Come afferma Peter Koenig, analista geopolitico, che in “Afghanistan: A new pivot in the Greater Middle East” ha sintetizzato come gli Stati Uniti abbiano lasciato il Paese nella stessa situazione in cui hanno lasciato l’Iraq e la Siria, perché “l’instabilità” garantisce che “un Paese rimanga debole”. Sottolineando che lo stesso è previsto per l’Afghanistan, poiché “Washington sa che l’Afghanistan offre perfette vie di transito per la Belt and Road Initiative, che, come sappiamo, gli Stati Uniti disprezzano”. E si chiede che cosa abbia in programma per il Pakistan e se la folla pro-USA se ne preoccupi.
Ci sono già segnali che indicano che le relazioni Cina-Pakistan sono prese di mira dall’Esercito di Liberazione Baloch, che secondo i rapporti ha il sostegno degli Stati Uniti, dopo che l’ELB ha intensificato i suoi attacchi, uccidendo di recente tre cinesi che lavoravano in Pakistan. Un altro complotto è stato sventato nel Baluchistan sudoccidentale, dove la polizia pakistana ha arrestato una donna kamikaze armata che ha confessato il suo piano di uccidere i cittadini cinesi che lavoravano ai progetti della Belt and Road Initiative.
Ci sono anche segnali che indicano che la posizione “assolutamente no” di Khan nei confronti delle basi statunitensi in Pakistan potrebbe presto diventare una realtà da parte del gruppo “assolutamente sì” al potere, con indicazioni di discussioni in corso con gli Stati Uniti e l’esercito. Sembra inoltre che il nuovo governo pakistano stia prendendo le distanze dalla Russia in base ai dettami degli Stati Uniti e all’accordo per la fornitura di grano e gas a prezzi scontati che Khan stava negoziando per favorire il Pakistan.

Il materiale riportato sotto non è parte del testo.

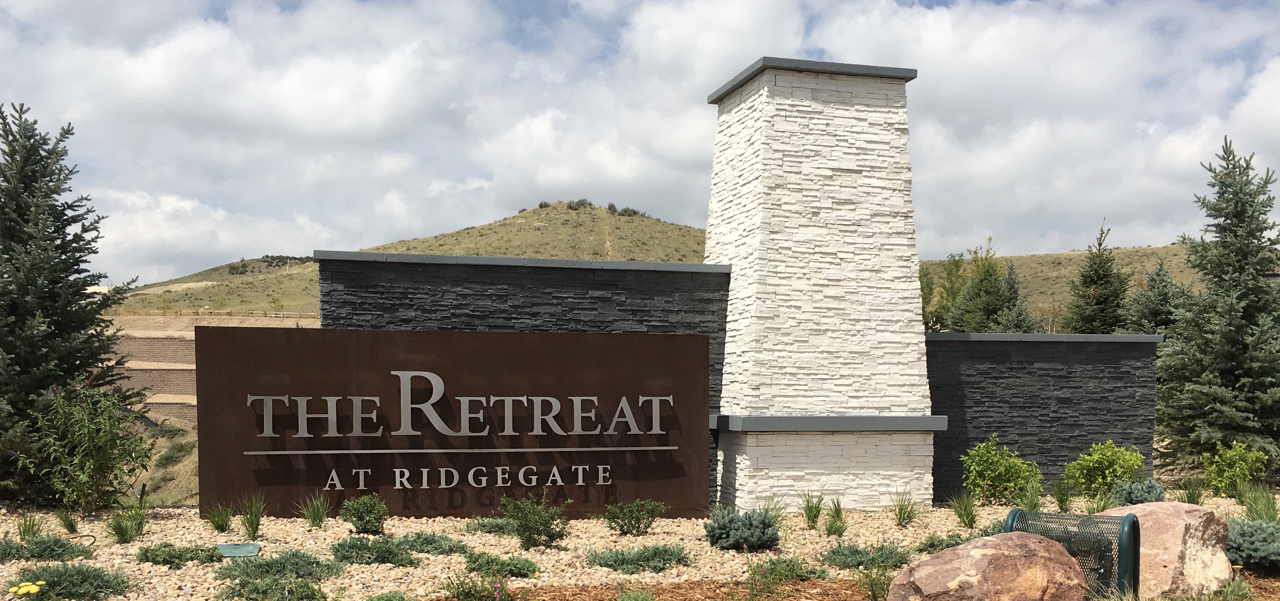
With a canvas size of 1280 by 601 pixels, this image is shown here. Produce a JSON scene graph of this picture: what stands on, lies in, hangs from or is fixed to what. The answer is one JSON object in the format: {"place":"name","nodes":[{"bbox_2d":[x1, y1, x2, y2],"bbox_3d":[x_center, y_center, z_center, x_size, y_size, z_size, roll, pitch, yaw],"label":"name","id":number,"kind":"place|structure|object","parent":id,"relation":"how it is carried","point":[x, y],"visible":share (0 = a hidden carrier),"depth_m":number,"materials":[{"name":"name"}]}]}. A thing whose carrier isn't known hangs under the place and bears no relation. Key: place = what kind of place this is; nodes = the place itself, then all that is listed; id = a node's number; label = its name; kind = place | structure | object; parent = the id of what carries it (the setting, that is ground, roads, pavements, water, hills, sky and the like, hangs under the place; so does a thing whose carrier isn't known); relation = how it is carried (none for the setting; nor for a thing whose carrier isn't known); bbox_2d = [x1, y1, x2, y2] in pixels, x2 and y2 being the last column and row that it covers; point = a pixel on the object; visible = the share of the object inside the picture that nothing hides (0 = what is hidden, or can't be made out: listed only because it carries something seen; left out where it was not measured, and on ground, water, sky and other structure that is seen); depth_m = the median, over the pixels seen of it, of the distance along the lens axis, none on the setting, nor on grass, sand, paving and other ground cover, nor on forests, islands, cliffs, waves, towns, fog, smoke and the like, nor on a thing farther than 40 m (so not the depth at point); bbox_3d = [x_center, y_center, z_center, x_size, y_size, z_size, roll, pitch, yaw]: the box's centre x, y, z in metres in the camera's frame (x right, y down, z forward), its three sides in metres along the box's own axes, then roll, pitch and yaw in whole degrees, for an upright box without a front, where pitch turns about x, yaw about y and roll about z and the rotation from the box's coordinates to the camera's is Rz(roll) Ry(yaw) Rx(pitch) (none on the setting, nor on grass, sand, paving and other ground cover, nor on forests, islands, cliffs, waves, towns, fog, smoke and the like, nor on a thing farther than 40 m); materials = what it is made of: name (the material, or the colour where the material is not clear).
{"place":"outdoors","nodes":[
{"label":"outdoors","id":0,"kind":"place"},
{"bbox_2d":[101,330,200,422],"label":"retaining wall","id":1,"kind":"structure","parent":0,"point":[173,371],"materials":[{"name":"brick"}]},
{"bbox_2d":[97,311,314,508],"label":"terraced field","id":2,"kind":"structure","parent":0,"point":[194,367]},
{"bbox_2d":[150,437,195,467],"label":"shrub","id":3,"kind":"object","parent":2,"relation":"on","point":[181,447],"visible":0.82,"depth_m":33.48,"materials":[{"name":"green plant"}]},
{"bbox_2d":[102,308,322,319],"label":"fence","id":4,"kind":"object","parent":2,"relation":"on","point":[230,313],"visible":0.52,"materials":[{"name":"brown wood"}]},
{"bbox_2d":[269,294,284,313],"label":"tree","id":5,"kind":"object","parent":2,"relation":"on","point":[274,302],"visible":0.9,"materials":[{"name":"green plant"}]},
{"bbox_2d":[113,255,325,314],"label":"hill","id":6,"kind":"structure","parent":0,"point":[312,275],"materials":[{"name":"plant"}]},
{"bbox_2d":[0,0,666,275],"label":"cloud","id":7,"kind":"structure","parent":0,"point":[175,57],"materials":[{"name":"white"}]},
{"bbox_2d":[112,199,715,312],"label":"hill","id":8,"kind":"structure","parent":0,"point":[392,250],"materials":[{"name":"plant"}]},
{"bbox_2d":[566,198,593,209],"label":"shrub","id":9,"kind":"object","parent":8,"relation":"on","point":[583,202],"visible":0.74,"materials":[{"name":"green plant"}]},
{"bbox_2d":[314,250,728,508],"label":"stone wall","id":10,"kind":"structure","parent":0,"point":[656,294],"depth_m":13.08,"materials":[{"name":"black stone"}]},
{"bbox_2d":[0,0,1279,283],"label":"sky","id":11,"kind":"structure","parent":0,"point":[305,84],"materials":[{"name":"blue"}]},
{"bbox_2d":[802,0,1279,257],"label":"cloud","id":12,"kind":"structure","parent":0,"point":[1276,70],"materials":[{"name":"white"}]},
{"bbox_2d":[928,332,1162,503],"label":"stone wall","id":13,"kind":"structure","parent":0,"point":[1005,367],"depth_m":13.98,"materials":[{"name":"grey stone"}]},
{"bbox_2d":[922,244,1207,323],"label":"hill","id":14,"kind":"structure","parent":0,"point":[1064,288],"materials":[{"name":"green plant"}]},
{"label":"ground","id":15,"kind":"structure","parent":0},
{"bbox_2d":[0,489,1279,600],"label":"gravel bed","id":16,"kind":"object","parent":15,"relation":"on","point":[984,516],"visible":0.43,"depth_m":9.33,"materials":[{"name":"beige gravel"}]},
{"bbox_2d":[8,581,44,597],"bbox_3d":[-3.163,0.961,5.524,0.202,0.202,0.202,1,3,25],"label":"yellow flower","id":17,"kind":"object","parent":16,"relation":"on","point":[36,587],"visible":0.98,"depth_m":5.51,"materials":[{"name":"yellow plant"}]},
{"bbox_2d":[15,511,44,539],"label":"grass clump","id":18,"kind":"object","parent":16,"relation":"on","point":[28,533],"visible":0.73,"depth_m":9.08,"materials":[{"name":"green plant"}]},
{"bbox_2d":[0,534,93,562],"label":"shrub","id":19,"kind":"object","parent":16,"relation":"in","point":[59,547],"visible":0.91,"depth_m":8.17,"materials":[{"name":"green plant"}]},
{"bbox_2d":[1,562,132,600],"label":"shrub","id":20,"kind":"object","parent":16,"relation":"in","point":[83,577],"visible":0.96,"depth_m":6.87,"materials":[{"name":"green plant"}]},
{"bbox_2d":[55,507,79,534],"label":"grass clump","id":21,"kind":"object","parent":16,"relation":"on","point":[68,524],"visible":0.86,"depth_m":9.84,"materials":[{"name":"green plant"}]},
{"bbox_2d":[0,101,141,507],"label":"spruce tree","id":22,"kind":"object","parent":16,"relation":"on","point":[5,219],"visible":0.98,"depth_m":11.79,"materials":[{"name":"plant"}]},
{"bbox_2d":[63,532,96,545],"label":"garden hose","id":23,"kind":"object","parent":16,"relation":"on","point":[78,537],"visible":0.67,"depth_m":9.09,"materials":[{"name":"black plastic"}]},
{"bbox_2d":[16,380,156,512],"bbox_3d":[-5.676,0.317,11.083,1.459,1.455,1.454,2,3,34],"label":"shrub","id":24,"kind":"object","parent":16,"relation":"on","point":[106,428],"visible":0.97,"depth_m":10.89,"materials":[{"name":"green plant"}]},
{"bbox_2d":[104,504,148,543],"bbox_3d":[-4.482,0.927,9.372,0.583,0.360,0.600,0,3,-13],"label":"grass clump","id":25,"kind":"object","parent":16,"relation":"on","point":[122,535],"visible":0.93,"depth_m":9.33,"materials":[{"name":"green plant"}]},
{"bbox_2d":[134,543,225,566],"bbox_3d":[-3.536,1.043,8.217,0.752,0.195,0.668,0,3,-13],"label":"shrub","id":26,"kind":"object","parent":16,"relation":"in","point":[154,558],"visible":0.92,"depth_m":8.12,"materials":[{"name":"green plant"}]},
{"bbox_2d":[203,500,235,532],"bbox_3d":[-3.954,0.920,10.123,0.520,0.338,0.524,2,3,35],"label":"grass clump","id":27,"kind":"object","parent":16,"relation":"on","point":[221,520],"visible":0.97,"depth_m":10.09,"materials":[{"name":"green plant"}]},
{"bbox_2d":[215,542,261,558],"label":"utility box cover","id":28,"kind":"object","parent":16,"relation":"on","point":[225,547],"visible":0.87,"depth_m":8.59,"materials":[{"name":"green plastic"}]},
{"bbox_2d":[236,494,266,540],"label":"grass clump","id":29,"kind":"object","parent":16,"relation":"on","point":[251,520],"visible":0.97,"depth_m":9.68,"materials":[{"name":"green plant"}]},
{"bbox_2d":[216,573,327,600],"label":"shrub","id":30,"kind":"object","parent":16,"relation":"in","point":[278,585],"visible":0.99,"depth_m":6.69,"materials":[{"name":"green plant"}]},
{"bbox_2d":[214,547,341,579],"bbox_3d":[-2.607,1.050,7.716,0.976,0.237,0.829,0,3,-13],"label":"shrub","id":31,"kind":"object","parent":16,"relation":"on","point":[246,564],"visible":0.88,"depth_m":7.62,"materials":[{"name":"green plant"}]},
{"bbox_2d":[296,493,331,527],"bbox_3d":[-3.141,0.882,10.390,0.550,0.375,0.546,2,3,36],"label":"grass clump","id":32,"kind":"object","parent":16,"relation":"on","point":[314,518],"visible":0.98,"depth_m":10.36,"materials":[{"name":"green plant"}]},
{"bbox_2d":[339,493,388,534],"bbox_3d":[-2.529,0.887,9.869,0.523,0.402,0.526,1,3,23],"label":"shrub","id":33,"kind":"object","parent":16,"relation":"on","point":[362,518],"visible":0.99,"depth_m":9.78,"materials":[{"name":"green plant"}]},
{"bbox_2d":[331,537,421,566],"bbox_3d":[-2.073,1.031,8.363,0.820,0.230,0.745,0,3,-13],"label":"shrub","id":34,"kind":"object","parent":16,"relation":"in","point":[356,558],"visible":0.92,"depth_m":8.25,"materials":[{"name":"green plant"}]},
{"bbox_2d":[361,590,414,600],"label":"shrub","id":35,"kind":"object","parent":16,"relation":"in","point":[387,600],"visible":0.99,"depth_m":6.60,"materials":[{"name":"green plant"}]},
{"bbox_2d":[398,531,466,554],"bbox_3d":[-1.780,1.032,8.900,0.726,0.194,0.678,0,3,-13],"label":"shrub","id":36,"kind":"object","parent":16,"relation":"in","point":[425,543],"visible":0.82,"depth_m":8.82,"materials":[{"name":"green plant"}]},
{"bbox_2d":[194,324,708,522],"bbox_3d":[-1.843,0.117,11.171,5.645,2.092,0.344,0,3,-13],"label":"sign","id":37,"kind":"object","parent":16,"relation":"on","point":[238,342],"visible":0.95,"depth_m":10.92,"materials":[{"name":"brown metal"}]},
{"bbox_2d":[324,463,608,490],"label":"sign lettering","id":38,"kind":"object","parent":37,"relation":"attached to","point":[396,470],"visible":0.94,"depth_m":11.14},
{"bbox_2d":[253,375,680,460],"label":"sign lettering","id":39,"kind":"object","parent":37,"relation":"attached to","point":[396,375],"visible":0.97,"depth_m":10.83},
{"bbox_2d":[441,569,513,600],"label":"flowering plant","id":40,"kind":"object","parent":16,"relation":"in","point":[469,589],"visible":1,"depth_m":6.64,"materials":[{"name":"plant"}]},
{"bbox_2d":[463,518,517,534],"bbox_3d":[-1.287,1.019,10.037,0.754,0.192,0.684,0,3,-13],"label":"shrub","id":41,"kind":"object","parent":16,"relation":"on","point":[484,527],"visible":0.66,"depth_m":9.95,"materials":[{"name":"green plant"}]},
{"bbox_2d":[462,552,538,578],"bbox_3d":[-1.048,1.085,7.930,0.649,0.187,0.606,0,3,-13],"label":"shrub","id":42,"kind":"object","parent":16,"relation":"in","point":[528,571],"visible":0.95,"depth_m":7.84,"materials":[{"name":"green plant"}]},
{"bbox_2d":[499,491,570,548],"bbox_3d":[-0.903,0.877,9.234,0.680,0.511,0.677,2,3,36],"label":"shrub","id":43,"kind":"object","parent":16,"relation":"on","point":[524,531],"visible":0.99,"depth_m":9.17,"materials":[{"name":"green plant"}]},
{"bbox_2d":[602,499,666,536],"bbox_3d":[-0.059,0.930,10.044,0.678,0.392,0.688,2,3,36],"label":"shrub","id":44,"kind":"object","parent":16,"relation":"on","point":[631,516],"visible":0.99,"depth_m":9.97,"materials":[{"name":"green plant"}]},
{"bbox_2d":[584,543,691,573],"bbox_3d":[-0.007,1.075,8.334,0.986,0.223,0.848,0,3,-13],"label":"shrub","id":45,"kind":"object","parent":16,"relation":"on","point":[616,562],"visible":0.95,"depth_m":8.21,"materials":[{"name":"green plant"}]},
{"bbox_2d":[704,507,780,552],"bbox_3d":[0.888,0.954,9.226,0.769,0.383,0.761,0,3,5],"label":"shrub","id":46,"kind":"object","parent":16,"relation":"on","point":[726,527],"visible":0.97,"depth_m":9.10,"materials":[{"name":"plant"}]},
{"bbox_2d":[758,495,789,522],"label":"grass clump","id":47,"kind":"object","parent":16,"relation":"on","point":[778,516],"visible":0.47,"depth_m":10.68,"materials":[{"name":"green plant"}]},
{"bbox_2d":[757,554,821,581],"bbox_3d":[1.068,1.105,7.925,0.624,0.224,0.611,0,3,-13],"label":"shrub","id":48,"kind":"object","parent":16,"relation":"in","point":[801,573],"visible":0.81,"depth_m":7.84,"materials":[{"name":"green plant"}]},
{"bbox_2d":[799,491,826,530],"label":"grass clump","id":49,"kind":"object","parent":16,"relation":"on","point":[808,506],"visible":0.97,"depth_m":10.88,"materials":[{"name":"green plant"}]},
{"bbox_2d":[703,57,938,512],"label":"stone pillar","id":50,"kind":"structure","parent":16,"relation":"on","point":[768,99],"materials":[{"name":"white stone"}]},
{"bbox_2d":[823,498,847,537],"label":"grass clump","id":51,"kind":"object","parent":16,"relation":"on","point":[839,518],"visible":0.92,"depth_m":10.32,"materials":[{"name":"green plant"}]},
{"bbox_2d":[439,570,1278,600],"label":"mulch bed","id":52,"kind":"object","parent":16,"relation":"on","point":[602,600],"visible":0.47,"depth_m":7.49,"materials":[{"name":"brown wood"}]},
{"bbox_2d":[616,588,655,600],"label":"shrub","id":53,"kind":"object","parent":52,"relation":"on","point":[623,600],"visible":0.99,"depth_m":6.67,"materials":[{"name":"green plant"}]},
{"bbox_2d":[857,565,893,600],"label":"shrub","id":54,"kind":"object","parent":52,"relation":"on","point":[873,591],"visible":0.92,"depth_m":7.16,"materials":[{"name":"green plant"}]},
{"bbox_2d":[1003,509,1140,600],"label":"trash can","id":55,"kind":"object","parent":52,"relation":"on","point":[1133,560],"visible":0.72,"depth_m":6.92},
{"bbox_2d":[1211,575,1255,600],"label":"plant","id":56,"kind":"object","parent":52,"relation":"on","point":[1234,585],"visible":0.93,"depth_m":7.11,"materials":[{"name":"green plant"}]},
{"bbox_2d":[820,542,909,571],"bbox_3d":[1.790,1.086,8.446,0.835,0.223,0.768,0,3,-13],"label":"shrub","id":57,"kind":"object","parent":16,"relation":"in","point":[856,552],"visible":0.85,"depth_m":8.34,"materials":[{"name":"green plant"}]},
{"bbox_2d":[892,490,925,526],"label":"grass clump","id":58,"kind":"object","parent":16,"relation":"on","point":[900,514],"visible":0.97,"depth_m":11.31,"materials":[{"name":"green plant"}]},
{"bbox_2d":[912,532,981,553],"bbox_3d":[2.729,1.090,9.070,0.794,0.246,0.736,0,3,-13],"label":"shrub","id":59,"kind":"object","parent":16,"relation":"on","point":[947,545],"visible":0.36,"depth_m":9.03,"materials":[{"name":"green plant"}]},
{"bbox_2d":[949,490,979,527],"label":"grass clump","id":60,"kind":"object","parent":16,"relation":"on","point":[970,514],"visible":0.96,"depth_m":11.21,"materials":[{"name":"green plant"}]},
{"bbox_2d":[884,532,1090,600],"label":"boulder","id":61,"kind":"object","parent":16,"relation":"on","point":[940,556],"visible":1,"depth_m":6.33,"materials":[{"name":"stone"}]},
{"bbox_2d":[959,434,1039,504],"bbox_3d":[4.459,0.655,13.211,1.013,0.911,1.004,2,4,40],"label":"shrub","id":62,"kind":"object","parent":16,"relation":"on","point":[990,460],"visible":0.99,"depth_m":13.06,"materials":[{"name":"green plant"}]},
{"bbox_2d":[1017,480,1044,512],"bbox_3d":[4.353,0.908,11.934,0.584,0.451,0.609,0,3,-13],"label":"grass clump","id":63,"kind":"object","parent":16,"relation":"on","point":[1033,501],"visible":0.76,"depth_m":11.91,"materials":[{"name":"green plant"}]},
{"bbox_2d":[1050,478,1076,511],"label":"grass clump","id":64,"kind":"object","parent":16,"relation":"on","point":[1058,499],"visible":0.97,"depth_m":12.68,"materials":[{"name":"green plant"}]},
{"bbox_2d":[1060,440,1144,499],"bbox_3d":[5.821,0.681,13.439,1.050,0.829,1.050,2,4,40],"label":"shrub","id":65,"kind":"object","parent":16,"relation":"on","point":[1098,462],"visible":0.96,"depth_m":13.25,"materials":[{"name":"green plant"}]},
{"bbox_2d":[1111,478,1166,507],"bbox_3d":[5.614,0.893,11.983,0.704,0.432,0.716,0,3,1],"label":"shrub","id":66,"kind":"object","parent":16,"relation":"on","point":[1129,499],"visible":0.7,"depth_m":11.90,"materials":[{"name":"plant"}]},
{"bbox_2d":[1094,504,1235,600],"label":"boulder","id":67,"kind":"object","parent":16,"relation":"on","point":[1171,520],"visible":0.69,"depth_m":7.43,"materials":[{"name":"stone"}]},
{"bbox_2d":[1177,477,1205,504],"bbox_3d":[6.499,0.891,12.634,0.622,0.474,0.653,0,3,-13],"label":"grass clump","id":68,"kind":"object","parent":16,"relation":"on","point":[1190,497],"visible":0.81,"depth_m":12.62,"materials":[{"name":"green plant"}]},
{"bbox_2d":[1155,135,1279,475],"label":"spruce tree","id":69,"kind":"object","parent":16,"relation":"on","point":[1241,189],"visible":0.99,"depth_m":16.03,"materials":[{"name":"plant"}]},
{"bbox_2d":[1198,441,1269,496],"bbox_3d":[7.694,0.691,13.891,0.848,0.786,0.861,3,4,42],"label":"shrub","id":70,"kind":"object","parent":16,"relation":"on","point":[1228,462],"visible":0.98,"depth_m":13.77,"materials":[{"name":"green plant"}]},
{"bbox_2d":[1224,517,1279,571],"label":"shrub","id":71,"kind":"object","parent":16,"relation":"on","point":[1253,527],"visible":0.81,"depth_m":8.52,"materials":[{"name":"plant"}]},
{"bbox_2d":[1238,482,1279,524],"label":"grass clump","id":72,"kind":"object","parent":16,"relation":"on","point":[1266,514],"visible":0.8,"depth_m":10.84,"materials":[{"name":"green plant"}]},
{"bbox_2d":[918,251,968,330],"label":"tree","id":73,"kind":"object","parent":15,"relation":"on","point":[957,263],"visible":0.41,"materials":[{"name":"green plant"}]},
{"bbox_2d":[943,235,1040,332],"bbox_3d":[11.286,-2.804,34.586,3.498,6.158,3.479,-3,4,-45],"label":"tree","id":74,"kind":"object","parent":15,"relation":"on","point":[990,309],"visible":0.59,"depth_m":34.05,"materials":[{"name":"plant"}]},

Per quanto possa addolorare i pakistani, l’India, a differenza del governo del Primo Ministro Sheriff, non sta cedendo alle pressioni statunitensi e mantiene una politica estera indipendente. Il Primo Ministro Modi può anche polarizzare il suo Paese all’interno attraverso politiche di supremazia indù, ma ha abbastanza acume per sapere che cosa andrà a vantaggio dell’India per quanto riguarda la sua politica estera. Si è rifiutato di condannare la Russia ed è andato contro il consiglio degli Stati Uniti di non limitare l’esportazione di grano, dopo che l’India ha annunciato che limiterà le esportazioni di grano per salvaguardare la sicurezza alimentare interna. Secondo l’analista geopolitico Andrew Korbyko, l’India sceglie di sfamare il proprio popolo mentre Washington “vuole che innumerevoli indiani muoiano potenzialmente di fame per sfamare gli Stati vassalli dell’America in tutto il Sud globale, i cui governi spera di sostenere per ragioni politiche”. Egli sostiene che “nessun individuo genuinamente patriottico, in nessuna parte del mondo, può sostenere un Paese straniero che vuole che la propria gente muoia per servire i suoi interessi”. Questa è una domanda importante che milioni di pakistani devono porre al governo pakistano appena insediato, mentre cresce la richiesta di nuove elezioni senza interferenze straniere.